学習テキスト:
╭──

嚥下運動とは,口腔・咽頭・食道それぞれの協調運動により食塊が口腔から胃まで運ばれる一連の運動を指す(図1).食塊とは,丸飲みできる液体やそれに準じたもの,もしくは咀嚼し終えた固形物のことである.嚥下運動の惹起には延髄の嚥下中枢が関与する.一連の嚥下運動は口腔期,咽頭期,さらに食道期がそれに続く.各期は次のような状態を指す.
第1期:口腔期…口唇が閉じ,下顎が固定され,舌が硬口蓋に押しつけられることにより,食塊が咽頭へと押し込まれる.
第2期:咽頭期…軟口蓋の収縮によって鼻咽腔が閉鎖し,舌根部の挙上により口腔への通路が閉鎖し,喉頭前庭すなわち気道への通路が閉鎖して,食道の入口部にある上咽頭括約筋が弛緩した状態で,咽頭収縮筋が収縮して食塊が咽頭へと押し込まれる.気道閉鎖の不全や遅延は誤嚥の原因となり,上咽頭括約筋の弛緩不全と咽頭収縮の減弱は咽頭残留の原因となりうる.
第3期:食道期…食道から胃まで,一次・二次食道蠕動により食塊が胃まで運ばれる.

╰──

データ内容:
╭──

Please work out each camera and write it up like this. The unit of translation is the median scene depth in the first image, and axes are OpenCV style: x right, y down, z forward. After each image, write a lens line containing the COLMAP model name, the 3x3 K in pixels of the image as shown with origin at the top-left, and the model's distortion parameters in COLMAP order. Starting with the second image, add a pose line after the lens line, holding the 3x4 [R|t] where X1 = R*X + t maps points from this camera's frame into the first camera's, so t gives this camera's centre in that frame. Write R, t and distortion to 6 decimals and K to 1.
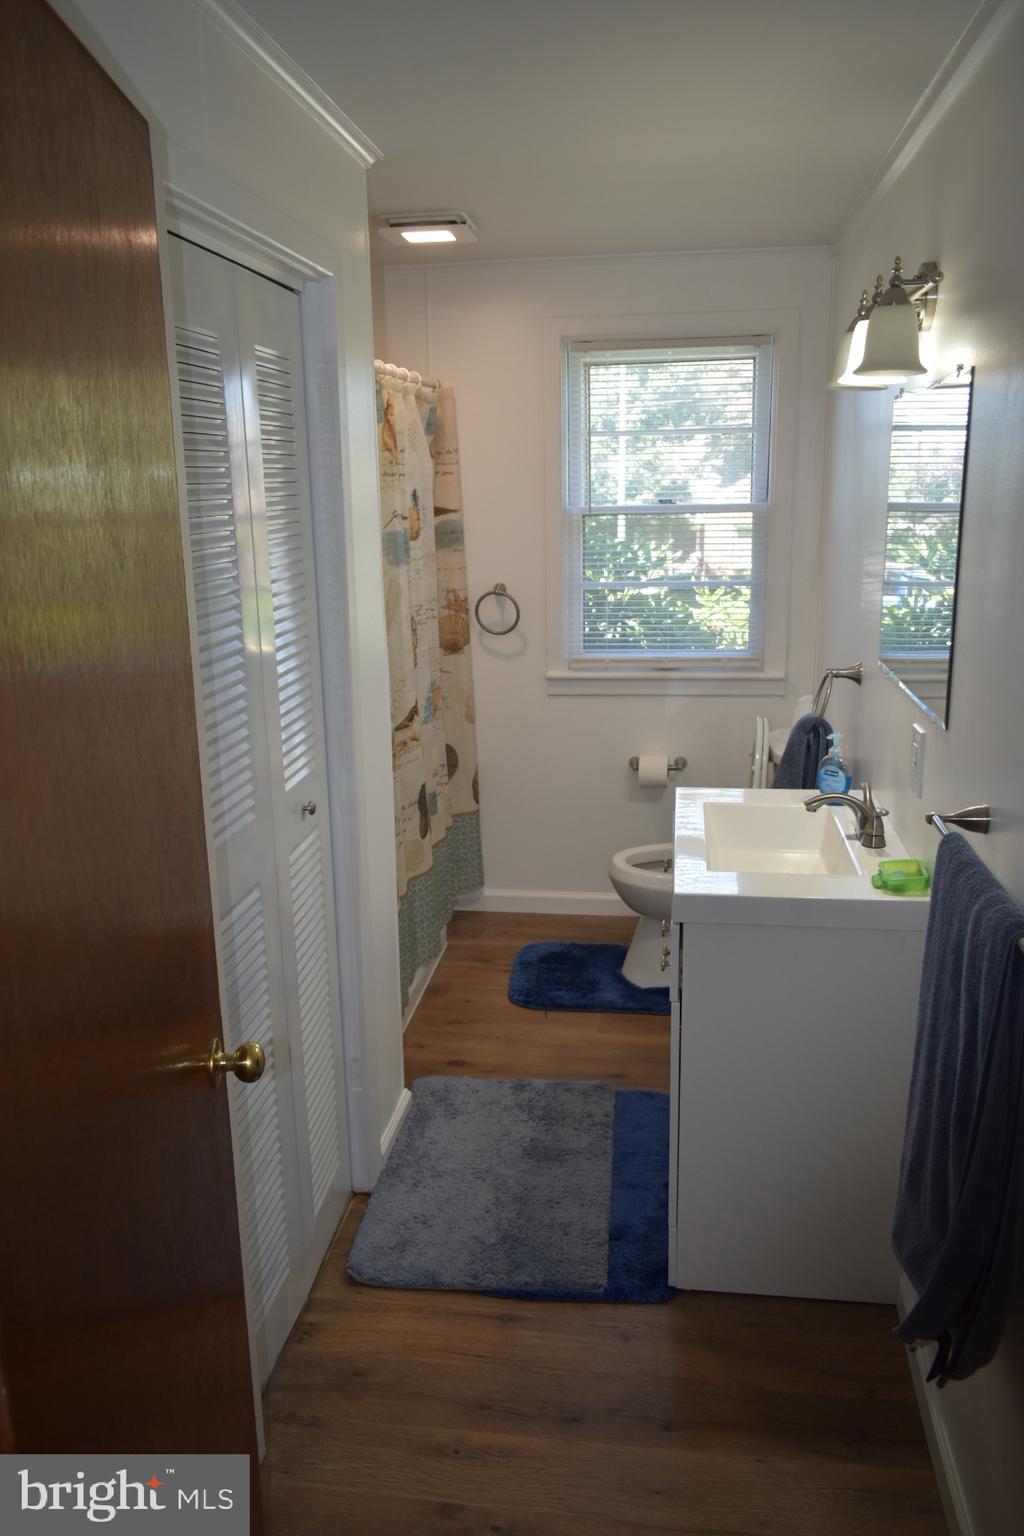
lens RADIAL K [[1181.0, 0, 511.7], [0, 1181.0, 769.2], [0, 0, 1]] dist [-0.013797, 0.006625]
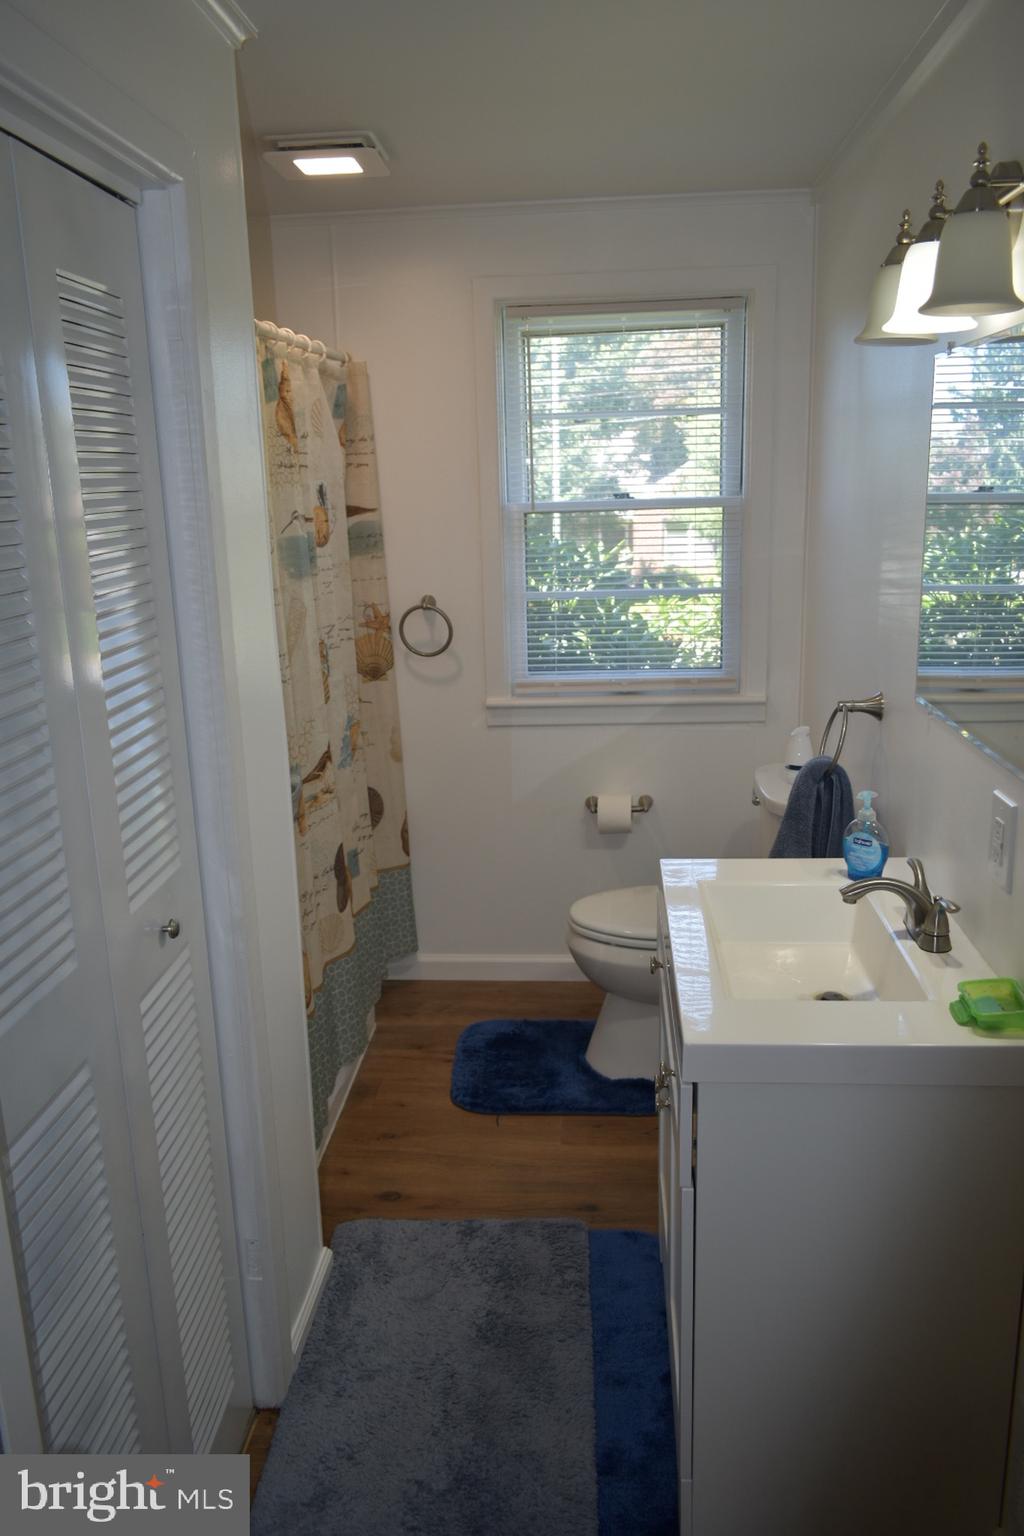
lens RADIAL K [[1181.0, 0, 514.2], [0, 1181.0, 767.5], [0, 0, 1]] dist [-0.013797, 0.006625]
pose [[0.997880, -0.024960, 0.060101, -0.002703], [0.024912, 0.999688, 0.001545, -0.039200], [-0.060121, -0.000044, 0.998191, 0.177449]]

╰──

課題について:
学習テキストのうち、「第2期:咽頭期…軟口蓋の収縮」から「第3期:食道期…食道から胃まで,一次・二次食道蠕動により食塊が胃まで運ばれる.」に至るまでの部分をすべて、一字一句違えずに書き写せ。

解答:
第2期:咽頭期…軟口蓋の収縮によって鼻咽腔が閉鎖し,舌根部の挙上により口腔への通路が閉鎖し,喉頭前庭すなわち気道への通路が閉鎖して,食道の入口部にある上咽頭括約筋が弛緩した状態で,咽頭収縮筋が収縮して食塊が咽頭へと押し込まれる.気道閉鎖の不全や遅延は誤嚥の原因となり,上咽頭括約筋の弛緩不全と咽頭収縮の減弱は咽頭残留の原因となりうる.
第3期:食道期…食道から胃まで,一次・二次食道蠕動により食塊が胃まで運ばれる.